> REQUIREMENT: Taking only the lines of the data below from the line with "30: (666, 303, 4.61)" to the line with "43: (192, 64, 4.69)", ends included, write them out exactly and without pictures.

> RECORDS SHOWN:
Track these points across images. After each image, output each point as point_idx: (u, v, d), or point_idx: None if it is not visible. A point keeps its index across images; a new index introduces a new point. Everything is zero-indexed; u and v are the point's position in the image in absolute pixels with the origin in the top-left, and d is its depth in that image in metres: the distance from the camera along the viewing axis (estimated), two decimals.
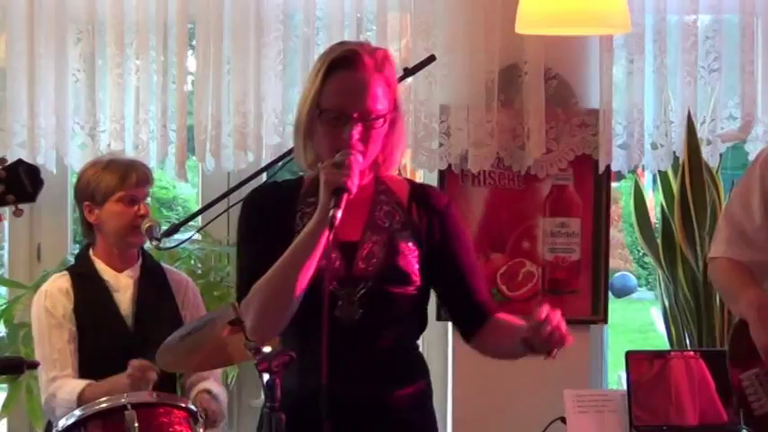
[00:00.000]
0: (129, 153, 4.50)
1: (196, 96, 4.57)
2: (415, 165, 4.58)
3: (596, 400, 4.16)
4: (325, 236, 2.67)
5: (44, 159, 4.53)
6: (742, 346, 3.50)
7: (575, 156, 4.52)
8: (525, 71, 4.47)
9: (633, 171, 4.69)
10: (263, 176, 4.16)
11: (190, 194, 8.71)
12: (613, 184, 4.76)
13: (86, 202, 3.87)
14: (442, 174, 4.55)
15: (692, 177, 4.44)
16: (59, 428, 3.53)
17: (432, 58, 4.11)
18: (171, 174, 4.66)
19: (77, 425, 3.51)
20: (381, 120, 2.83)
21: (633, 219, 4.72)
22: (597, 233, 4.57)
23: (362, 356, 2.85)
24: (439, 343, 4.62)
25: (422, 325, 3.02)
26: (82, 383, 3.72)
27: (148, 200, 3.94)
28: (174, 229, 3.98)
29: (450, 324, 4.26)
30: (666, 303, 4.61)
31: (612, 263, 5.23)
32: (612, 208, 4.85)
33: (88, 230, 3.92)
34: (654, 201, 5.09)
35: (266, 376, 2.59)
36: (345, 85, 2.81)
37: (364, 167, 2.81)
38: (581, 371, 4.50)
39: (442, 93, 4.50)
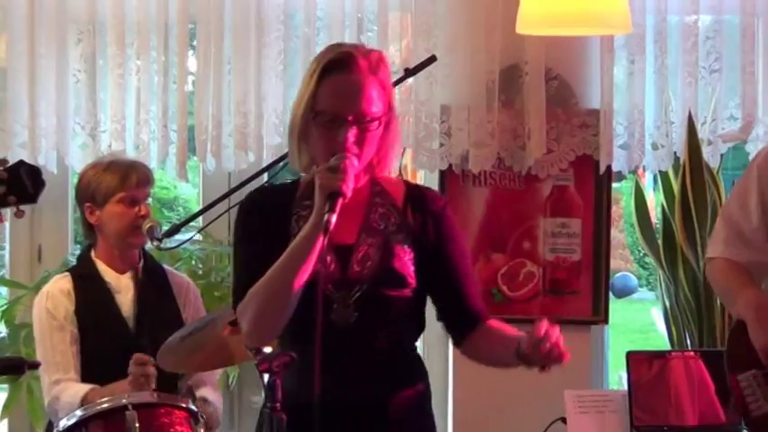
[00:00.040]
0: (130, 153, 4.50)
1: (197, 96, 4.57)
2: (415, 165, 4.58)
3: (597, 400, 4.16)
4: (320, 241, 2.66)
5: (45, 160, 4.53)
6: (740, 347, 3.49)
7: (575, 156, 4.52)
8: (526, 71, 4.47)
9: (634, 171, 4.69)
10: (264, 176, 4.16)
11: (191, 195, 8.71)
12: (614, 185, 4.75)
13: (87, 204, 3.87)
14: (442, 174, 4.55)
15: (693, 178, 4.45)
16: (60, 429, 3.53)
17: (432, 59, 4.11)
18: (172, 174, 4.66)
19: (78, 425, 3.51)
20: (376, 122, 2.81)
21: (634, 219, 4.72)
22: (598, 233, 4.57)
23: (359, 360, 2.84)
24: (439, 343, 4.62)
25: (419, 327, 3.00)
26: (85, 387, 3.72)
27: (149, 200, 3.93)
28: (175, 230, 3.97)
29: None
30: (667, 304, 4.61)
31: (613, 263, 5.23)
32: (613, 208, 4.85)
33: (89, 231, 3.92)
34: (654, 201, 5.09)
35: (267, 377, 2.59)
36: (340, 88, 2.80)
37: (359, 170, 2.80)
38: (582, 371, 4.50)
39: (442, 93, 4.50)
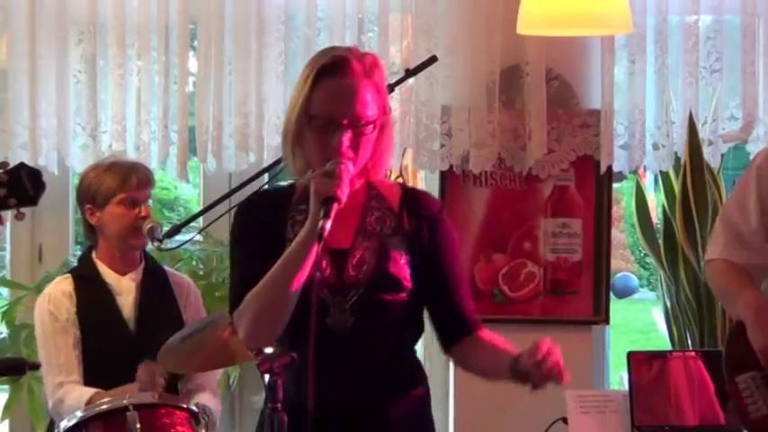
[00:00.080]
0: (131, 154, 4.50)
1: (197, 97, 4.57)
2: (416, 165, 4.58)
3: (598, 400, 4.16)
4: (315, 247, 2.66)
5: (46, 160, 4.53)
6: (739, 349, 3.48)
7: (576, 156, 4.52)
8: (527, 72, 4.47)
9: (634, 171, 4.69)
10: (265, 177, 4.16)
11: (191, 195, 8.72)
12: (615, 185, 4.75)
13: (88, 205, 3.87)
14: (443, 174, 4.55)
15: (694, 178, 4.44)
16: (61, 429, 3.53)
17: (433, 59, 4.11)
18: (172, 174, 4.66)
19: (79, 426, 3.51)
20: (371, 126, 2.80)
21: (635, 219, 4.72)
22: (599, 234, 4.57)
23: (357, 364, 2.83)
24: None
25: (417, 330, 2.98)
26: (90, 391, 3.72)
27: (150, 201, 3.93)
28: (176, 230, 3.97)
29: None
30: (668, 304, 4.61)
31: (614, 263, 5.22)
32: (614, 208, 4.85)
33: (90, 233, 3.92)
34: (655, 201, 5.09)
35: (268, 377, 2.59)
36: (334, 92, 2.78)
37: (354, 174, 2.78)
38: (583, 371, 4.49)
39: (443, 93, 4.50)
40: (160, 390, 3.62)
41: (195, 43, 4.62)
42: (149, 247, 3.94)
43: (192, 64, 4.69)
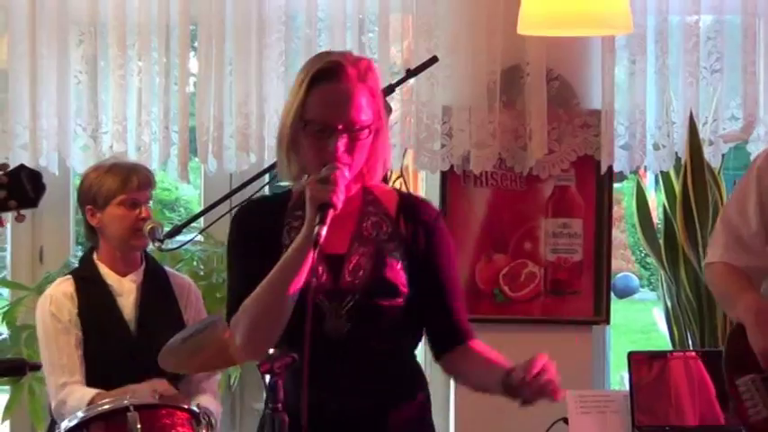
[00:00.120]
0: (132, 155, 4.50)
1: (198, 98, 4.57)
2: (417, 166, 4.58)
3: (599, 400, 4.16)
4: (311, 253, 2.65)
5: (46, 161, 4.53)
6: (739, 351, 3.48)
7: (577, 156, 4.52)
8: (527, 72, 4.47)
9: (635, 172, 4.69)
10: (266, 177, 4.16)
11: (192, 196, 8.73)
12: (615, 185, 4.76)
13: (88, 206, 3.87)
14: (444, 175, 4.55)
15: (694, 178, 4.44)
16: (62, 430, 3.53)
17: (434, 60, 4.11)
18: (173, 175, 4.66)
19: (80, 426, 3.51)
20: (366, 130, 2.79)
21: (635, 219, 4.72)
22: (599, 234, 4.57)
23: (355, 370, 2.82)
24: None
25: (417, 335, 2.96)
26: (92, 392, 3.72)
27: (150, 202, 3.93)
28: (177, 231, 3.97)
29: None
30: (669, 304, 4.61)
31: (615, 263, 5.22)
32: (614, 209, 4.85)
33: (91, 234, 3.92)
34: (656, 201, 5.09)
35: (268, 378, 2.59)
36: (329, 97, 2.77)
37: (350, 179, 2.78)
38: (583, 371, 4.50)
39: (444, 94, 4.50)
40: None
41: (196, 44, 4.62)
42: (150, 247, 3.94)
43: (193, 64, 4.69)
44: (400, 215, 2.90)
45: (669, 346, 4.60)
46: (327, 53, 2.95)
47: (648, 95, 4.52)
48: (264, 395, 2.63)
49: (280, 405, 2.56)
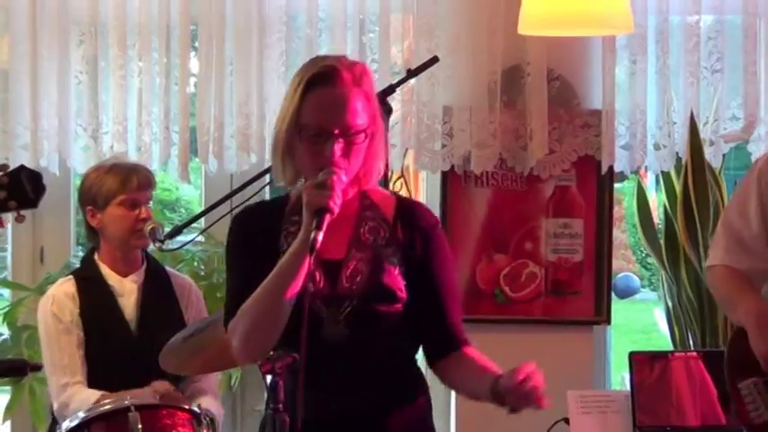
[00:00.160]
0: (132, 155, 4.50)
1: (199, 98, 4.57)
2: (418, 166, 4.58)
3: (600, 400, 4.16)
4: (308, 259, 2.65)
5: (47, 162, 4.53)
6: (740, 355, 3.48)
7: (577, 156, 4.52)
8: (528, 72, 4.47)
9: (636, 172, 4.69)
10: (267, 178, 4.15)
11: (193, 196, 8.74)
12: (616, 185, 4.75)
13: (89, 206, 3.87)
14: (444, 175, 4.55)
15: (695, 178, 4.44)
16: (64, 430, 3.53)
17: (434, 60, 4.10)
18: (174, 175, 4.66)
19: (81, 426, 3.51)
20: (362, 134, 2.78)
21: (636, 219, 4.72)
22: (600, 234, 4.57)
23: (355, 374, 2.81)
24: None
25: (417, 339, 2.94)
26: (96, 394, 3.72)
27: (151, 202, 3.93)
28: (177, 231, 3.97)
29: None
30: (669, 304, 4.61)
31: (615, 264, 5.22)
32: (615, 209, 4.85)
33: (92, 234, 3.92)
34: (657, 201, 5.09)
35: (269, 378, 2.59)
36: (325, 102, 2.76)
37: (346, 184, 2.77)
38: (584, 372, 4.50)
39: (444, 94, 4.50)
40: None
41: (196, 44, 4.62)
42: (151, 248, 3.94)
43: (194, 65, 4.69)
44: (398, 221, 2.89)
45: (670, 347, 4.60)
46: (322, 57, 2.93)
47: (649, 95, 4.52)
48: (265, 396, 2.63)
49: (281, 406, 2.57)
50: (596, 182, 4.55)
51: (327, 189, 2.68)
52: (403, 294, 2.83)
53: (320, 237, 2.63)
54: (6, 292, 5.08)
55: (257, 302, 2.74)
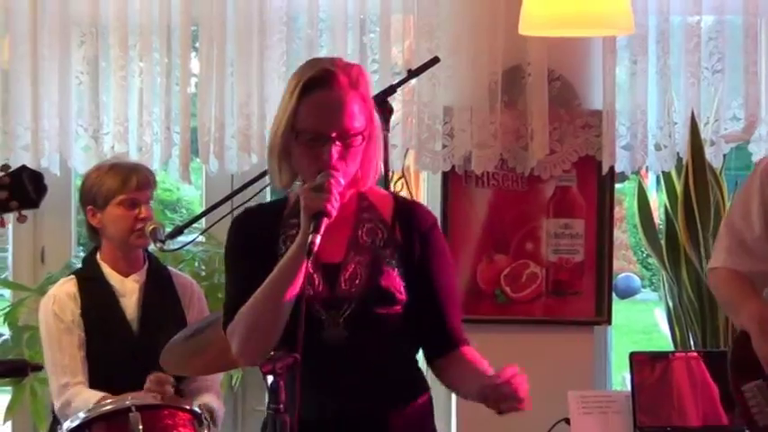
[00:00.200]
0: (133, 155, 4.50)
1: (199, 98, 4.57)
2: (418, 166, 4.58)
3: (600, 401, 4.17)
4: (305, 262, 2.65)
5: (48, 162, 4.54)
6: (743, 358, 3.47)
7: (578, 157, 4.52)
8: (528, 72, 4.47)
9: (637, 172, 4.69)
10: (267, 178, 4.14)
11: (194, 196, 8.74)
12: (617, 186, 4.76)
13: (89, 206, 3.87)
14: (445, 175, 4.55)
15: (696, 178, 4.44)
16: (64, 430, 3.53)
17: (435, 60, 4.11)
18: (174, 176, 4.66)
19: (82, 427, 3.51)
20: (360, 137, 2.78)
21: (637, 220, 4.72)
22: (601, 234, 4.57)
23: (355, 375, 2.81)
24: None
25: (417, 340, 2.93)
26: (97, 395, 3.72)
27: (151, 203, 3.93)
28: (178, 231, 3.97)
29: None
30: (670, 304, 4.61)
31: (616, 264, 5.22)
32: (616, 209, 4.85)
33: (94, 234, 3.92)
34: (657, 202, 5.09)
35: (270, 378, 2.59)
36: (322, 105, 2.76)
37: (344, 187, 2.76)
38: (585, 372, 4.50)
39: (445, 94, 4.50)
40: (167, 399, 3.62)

> EXPECTED ANSWER:
30: (666, 303, 4.61)
31: (612, 263, 5.23)
32: (612, 208, 4.85)
33: (88, 230, 3.92)
34: (654, 201, 5.09)
35: (266, 376, 2.59)
36: (345, 85, 2.81)
37: (364, 167, 2.81)
38: (581, 371, 4.50)
39: (442, 93, 4.50)
[00:00.040]
0: (130, 153, 4.50)
1: (197, 96, 4.57)
2: (415, 165, 4.58)
3: (597, 400, 4.16)
4: (320, 241, 2.66)
5: (45, 160, 4.53)
6: (740, 347, 3.49)
7: (575, 156, 4.52)
8: (526, 71, 4.47)
9: (634, 171, 4.69)
10: (264, 176, 4.16)
11: (191, 195, 8.71)
12: (614, 185, 4.75)
13: (87, 204, 3.87)
14: (442, 174, 4.55)
15: (693, 178, 4.45)
16: (60, 429, 3.53)
17: (432, 59, 4.11)
18: (172, 174, 4.66)
19: (78, 425, 3.51)
20: (376, 122, 2.81)
21: (634, 219, 4.72)
22: (598, 233, 4.57)
23: (359, 360, 2.84)
24: (439, 343, 4.62)
25: (419, 327, 3.00)
26: (85, 387, 3.72)
27: (149, 200, 3.93)
28: (175, 230, 3.97)
29: None
30: (667, 304, 4.61)
31: (613, 263, 5.23)
32: (613, 208, 4.85)
33: (89, 231, 3.92)
34: (654, 201, 5.09)
35: (267, 377, 2.59)
36: (340, 88, 2.80)
37: (359, 170, 2.80)
38: (582, 371, 4.50)
39: (442, 93, 4.50)
[00:00.080]
0: (131, 154, 4.50)
1: (197, 97, 4.57)
2: (416, 165, 4.58)
3: (598, 400, 4.16)
4: (315, 247, 2.66)
5: (46, 160, 4.53)
6: (739, 349, 3.48)
7: (576, 156, 4.52)
8: (527, 72, 4.47)
9: (634, 171, 4.69)
10: (265, 177, 4.16)
11: (191, 195, 8.72)
12: (615, 185, 4.75)
13: (88, 205, 3.87)
14: (443, 174, 4.55)
15: (694, 178, 4.44)
16: (61, 429, 3.53)
17: (433, 59, 4.11)
18: (172, 174, 4.66)
19: (79, 426, 3.51)
20: (371, 126, 2.80)
21: (635, 219, 4.72)
22: (599, 234, 4.57)
23: (357, 364, 2.83)
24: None
25: (417, 330, 2.98)
26: (90, 391, 3.72)
27: (150, 201, 3.93)
28: (176, 230, 3.97)
29: None
30: (668, 304, 4.61)
31: (614, 263, 5.22)
32: (614, 208, 4.85)
33: (90, 233, 3.92)
34: (655, 201, 5.09)
35: (268, 377, 2.59)
36: (334, 92, 2.78)
37: (354, 174, 2.78)
38: (583, 371, 4.49)
39: (443, 93, 4.50)
40: (160, 390, 3.62)
41: (195, 43, 4.62)
42: (149, 247, 3.94)
43: (192, 64, 4.69)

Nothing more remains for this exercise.